[DOWNLOAD] Nina Simone – Baltimore
“and the people hide their faces, and they hide their eyes, cuz the city’s dying, and they don’t know why”
I woke up this morning to the news that Mubarak had stepped down, and the people of Egypt were suddenly “free.” In my haze of fatigue and residual traces of blue-colored alcohol still left in my bloodstream (don’t do it, people, just say no), I lay in bed for a few minutes just contemplating the whole thing.
I have no TV these days because I’m a cheap bastard like that, and although that’s no excuse for being behind on current events, sadly my materialistic hustles absorb all of my time and energy these days. So this won’t be some analysis of the scenario a la my “Undisputed Truth” days at HipHopDX, when my liberal (save for my views on gun control) rebellious collegiate self thrived off of that shit. Nah, this is just some musing on the definition of a word that we all value: freedom.
When I saw the headlines and people on twitter talking about Egypt’s newly acquired freedom, I immediately read the first link to an article I could find and saw that rule of the country had been passed on to the military. How is this really freedom? I don’t even like stepping foot on military bases (unless it’s to partake in their outdoor shooting ranges, tons of fun right there), so I can’t imagine a whole country damn near being turned into one. The theory of revolution is a beautiful thing. It’s liberating. The actual execution of it, and the outcome, isn’t necessarily so wonderful, and Egypt is deep into that not-so-beautiful part of the process. The real beauty will happen when we see what happens over there a few years from now. If it happens.
But Egypt aside, what is freedom? Politically, is it democracy? I can tell you as a citizen of a “free” country, that I don’t feel too free most of the time, and I damn sure don’t feel like my voice means much in the grand scheme of things. I wrote a letter to Bill Clinton when I was in elementary school, and got a form letter back with a picture of him and Socks, the First Cat. That was the most direct response I ever got to something vaguely political from a person in power. And we all know it was some intern just mailing those things out in mass amounts. It’s not like I ever expect the President to answer one of my letters, that’s just unrealistic, but in the direct experiences of my life, the only time I’ve seen real change happen is when someone around me dies. Great example? My friend gets shot and killed by an off-duty cop, and then the department revises their rules on shooting at moving vehicles.

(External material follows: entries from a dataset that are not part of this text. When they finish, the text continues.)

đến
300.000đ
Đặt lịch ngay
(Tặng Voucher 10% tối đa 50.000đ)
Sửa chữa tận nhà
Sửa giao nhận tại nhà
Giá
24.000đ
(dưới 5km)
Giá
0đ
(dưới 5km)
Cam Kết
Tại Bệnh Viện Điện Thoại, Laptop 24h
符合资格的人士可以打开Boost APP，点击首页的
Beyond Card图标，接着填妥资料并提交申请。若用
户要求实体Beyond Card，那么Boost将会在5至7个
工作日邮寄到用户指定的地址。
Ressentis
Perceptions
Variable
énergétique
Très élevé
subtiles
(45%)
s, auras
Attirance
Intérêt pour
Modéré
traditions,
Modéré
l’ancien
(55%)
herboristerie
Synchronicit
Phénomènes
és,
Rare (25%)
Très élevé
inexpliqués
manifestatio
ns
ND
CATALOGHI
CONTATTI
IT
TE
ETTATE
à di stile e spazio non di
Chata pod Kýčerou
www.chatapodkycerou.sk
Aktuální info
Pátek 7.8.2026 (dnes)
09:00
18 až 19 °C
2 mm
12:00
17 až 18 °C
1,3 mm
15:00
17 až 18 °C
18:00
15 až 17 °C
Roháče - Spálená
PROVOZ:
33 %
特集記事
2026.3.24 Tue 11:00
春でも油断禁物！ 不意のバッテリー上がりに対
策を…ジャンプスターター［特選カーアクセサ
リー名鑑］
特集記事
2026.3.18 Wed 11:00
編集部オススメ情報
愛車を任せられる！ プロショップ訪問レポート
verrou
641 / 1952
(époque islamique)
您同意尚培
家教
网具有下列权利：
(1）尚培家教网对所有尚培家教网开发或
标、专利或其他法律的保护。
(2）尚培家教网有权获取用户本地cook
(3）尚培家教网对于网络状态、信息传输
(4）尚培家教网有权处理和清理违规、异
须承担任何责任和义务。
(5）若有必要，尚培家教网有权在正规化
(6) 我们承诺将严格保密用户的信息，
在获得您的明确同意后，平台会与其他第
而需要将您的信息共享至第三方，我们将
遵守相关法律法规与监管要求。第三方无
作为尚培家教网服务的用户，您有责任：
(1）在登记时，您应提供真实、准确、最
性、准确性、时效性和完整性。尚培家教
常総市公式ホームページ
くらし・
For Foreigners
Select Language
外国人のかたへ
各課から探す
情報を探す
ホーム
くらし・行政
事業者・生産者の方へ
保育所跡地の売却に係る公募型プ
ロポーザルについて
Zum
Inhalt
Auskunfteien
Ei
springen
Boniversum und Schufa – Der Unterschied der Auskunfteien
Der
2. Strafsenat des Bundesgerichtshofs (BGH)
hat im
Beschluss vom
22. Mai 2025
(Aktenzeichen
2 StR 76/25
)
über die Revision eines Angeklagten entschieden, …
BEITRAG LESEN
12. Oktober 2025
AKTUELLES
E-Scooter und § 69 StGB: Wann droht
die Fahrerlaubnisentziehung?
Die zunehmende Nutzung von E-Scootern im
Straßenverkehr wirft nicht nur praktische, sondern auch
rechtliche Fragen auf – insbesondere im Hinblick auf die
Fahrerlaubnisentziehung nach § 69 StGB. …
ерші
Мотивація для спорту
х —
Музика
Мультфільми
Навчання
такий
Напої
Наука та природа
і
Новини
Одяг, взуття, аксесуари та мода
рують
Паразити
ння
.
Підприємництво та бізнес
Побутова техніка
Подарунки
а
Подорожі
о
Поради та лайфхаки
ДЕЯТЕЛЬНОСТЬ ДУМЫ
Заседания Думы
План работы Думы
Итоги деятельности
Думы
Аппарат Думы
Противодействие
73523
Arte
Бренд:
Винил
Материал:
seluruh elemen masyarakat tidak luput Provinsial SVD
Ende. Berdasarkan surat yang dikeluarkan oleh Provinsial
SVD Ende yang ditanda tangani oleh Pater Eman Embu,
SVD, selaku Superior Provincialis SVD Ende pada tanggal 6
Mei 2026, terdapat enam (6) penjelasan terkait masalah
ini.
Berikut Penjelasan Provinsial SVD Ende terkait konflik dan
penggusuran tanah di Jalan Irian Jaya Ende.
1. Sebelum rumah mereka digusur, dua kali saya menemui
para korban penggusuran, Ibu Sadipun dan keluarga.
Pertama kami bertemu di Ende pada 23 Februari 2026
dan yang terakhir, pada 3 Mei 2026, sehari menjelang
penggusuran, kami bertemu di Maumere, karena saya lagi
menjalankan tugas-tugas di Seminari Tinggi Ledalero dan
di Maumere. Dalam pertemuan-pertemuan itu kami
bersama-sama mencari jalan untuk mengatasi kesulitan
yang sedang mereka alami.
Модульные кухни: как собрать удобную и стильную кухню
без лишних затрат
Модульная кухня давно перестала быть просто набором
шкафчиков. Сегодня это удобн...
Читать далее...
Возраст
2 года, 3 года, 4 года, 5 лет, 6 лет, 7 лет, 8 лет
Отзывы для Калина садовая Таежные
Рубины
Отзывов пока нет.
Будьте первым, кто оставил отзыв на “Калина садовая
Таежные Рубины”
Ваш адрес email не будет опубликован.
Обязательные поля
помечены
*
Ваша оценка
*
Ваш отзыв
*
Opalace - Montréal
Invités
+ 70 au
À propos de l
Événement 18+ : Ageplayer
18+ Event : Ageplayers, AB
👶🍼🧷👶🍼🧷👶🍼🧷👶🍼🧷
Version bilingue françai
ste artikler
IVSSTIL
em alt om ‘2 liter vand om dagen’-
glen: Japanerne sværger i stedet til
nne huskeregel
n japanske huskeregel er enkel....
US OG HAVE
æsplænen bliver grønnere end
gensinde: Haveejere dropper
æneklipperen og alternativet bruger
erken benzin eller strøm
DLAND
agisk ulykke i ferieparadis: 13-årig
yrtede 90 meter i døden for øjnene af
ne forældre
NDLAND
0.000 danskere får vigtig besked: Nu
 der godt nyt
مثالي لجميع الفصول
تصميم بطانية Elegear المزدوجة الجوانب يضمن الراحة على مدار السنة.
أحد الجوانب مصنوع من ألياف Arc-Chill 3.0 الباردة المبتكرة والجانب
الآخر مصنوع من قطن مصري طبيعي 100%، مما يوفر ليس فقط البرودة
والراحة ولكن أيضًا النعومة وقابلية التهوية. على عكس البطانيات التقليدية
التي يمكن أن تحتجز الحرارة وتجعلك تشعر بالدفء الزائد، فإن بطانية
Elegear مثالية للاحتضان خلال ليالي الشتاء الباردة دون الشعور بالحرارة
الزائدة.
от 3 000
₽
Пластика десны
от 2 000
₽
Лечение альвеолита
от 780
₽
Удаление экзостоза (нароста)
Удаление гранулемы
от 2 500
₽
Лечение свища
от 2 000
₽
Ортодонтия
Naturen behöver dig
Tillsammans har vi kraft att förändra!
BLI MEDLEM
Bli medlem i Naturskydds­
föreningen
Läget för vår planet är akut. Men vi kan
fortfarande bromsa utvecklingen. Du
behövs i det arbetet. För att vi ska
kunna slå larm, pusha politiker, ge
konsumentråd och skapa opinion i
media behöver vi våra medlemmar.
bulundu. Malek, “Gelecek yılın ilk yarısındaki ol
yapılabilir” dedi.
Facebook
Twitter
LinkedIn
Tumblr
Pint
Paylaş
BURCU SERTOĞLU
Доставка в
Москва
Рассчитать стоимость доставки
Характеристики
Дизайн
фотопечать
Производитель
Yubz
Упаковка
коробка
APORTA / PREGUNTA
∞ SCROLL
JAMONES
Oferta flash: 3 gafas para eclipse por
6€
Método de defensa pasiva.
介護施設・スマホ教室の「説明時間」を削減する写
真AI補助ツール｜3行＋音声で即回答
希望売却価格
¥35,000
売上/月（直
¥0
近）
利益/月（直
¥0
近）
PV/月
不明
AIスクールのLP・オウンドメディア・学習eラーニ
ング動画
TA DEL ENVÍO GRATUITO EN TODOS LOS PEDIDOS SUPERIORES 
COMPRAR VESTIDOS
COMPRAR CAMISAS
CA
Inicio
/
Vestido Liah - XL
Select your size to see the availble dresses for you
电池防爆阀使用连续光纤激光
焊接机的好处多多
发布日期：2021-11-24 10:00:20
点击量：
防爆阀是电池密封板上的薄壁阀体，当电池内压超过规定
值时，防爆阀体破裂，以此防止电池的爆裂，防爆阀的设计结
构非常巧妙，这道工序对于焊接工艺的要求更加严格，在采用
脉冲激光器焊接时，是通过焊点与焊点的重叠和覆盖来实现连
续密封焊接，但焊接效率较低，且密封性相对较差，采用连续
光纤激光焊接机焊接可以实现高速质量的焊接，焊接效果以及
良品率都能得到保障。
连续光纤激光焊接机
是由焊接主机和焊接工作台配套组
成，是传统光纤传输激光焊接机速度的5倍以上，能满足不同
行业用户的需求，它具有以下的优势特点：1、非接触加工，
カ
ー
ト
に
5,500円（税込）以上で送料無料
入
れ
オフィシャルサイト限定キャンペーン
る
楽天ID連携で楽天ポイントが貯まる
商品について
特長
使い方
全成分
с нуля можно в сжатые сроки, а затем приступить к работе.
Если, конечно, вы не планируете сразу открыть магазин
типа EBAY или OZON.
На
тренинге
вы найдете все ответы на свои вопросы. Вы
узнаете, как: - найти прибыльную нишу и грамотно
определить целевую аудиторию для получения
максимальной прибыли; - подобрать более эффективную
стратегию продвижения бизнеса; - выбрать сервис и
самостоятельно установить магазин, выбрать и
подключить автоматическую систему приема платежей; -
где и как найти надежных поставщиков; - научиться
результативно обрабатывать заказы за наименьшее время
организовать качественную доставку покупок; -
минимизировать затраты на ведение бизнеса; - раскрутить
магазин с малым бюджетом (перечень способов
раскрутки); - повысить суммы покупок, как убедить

We are brought up to think we are free. But I’m of the variety that believes the only place one is truly free is in one’s own mind. A person’s physical will always be limited by something. Speed limits, jaywalking rules, underage curfews, age limits on purchasing alcohol, not being able to leave a country due to green card issues, not being able to get to a certain place because public transportation doesn’t go there and you don’t have a car. Whatever it may be. No matter how badly I might want to, I can’t travel to Cuba without jumping through mad hoops. In the pursuit of money to pay for food, a place to live, etc. we subject ourselves to jobs we hate. We have constitutional rights, and they’re dope, but we hardly live in total freedom. In fact, politically, total individual freedom is anarchy, and that doesn’t have too good of a reputation now does it?
But back to my point (if I really have just one), freedom only lies in the mind. My physical can be governed, in fact it always will be, but nobody governs my own thoughts. Hell, I can’t even control my own thoughts. Why did I have a tornado dream last night? I don’t know, but my mind was free to have one. Nobody can read my mind and censor my thoughts. And I can open my big ass mouth and spew them out at my own will and choose to face the consequences of what I say, because they’re my thoughts and I do what I please with them. It’s the one thing you really own, that money didn’t buy you, and that you can do whatever you want with. And if you look at freedom in that sense, my mind has been liberated since the day I was born, and it will be liberated until the day I die, granted that I don’t end up with something like Alzheimer’s or dementia, in which case someone might as well kill me because I can’t imagine living happily without control over my own grasp on reality.
Egypt made big moves toward what we consider physical freedom. But it was the free-thinking individuals who took control of their own thoughts, which were the only things the government didn’t control, who made that happen.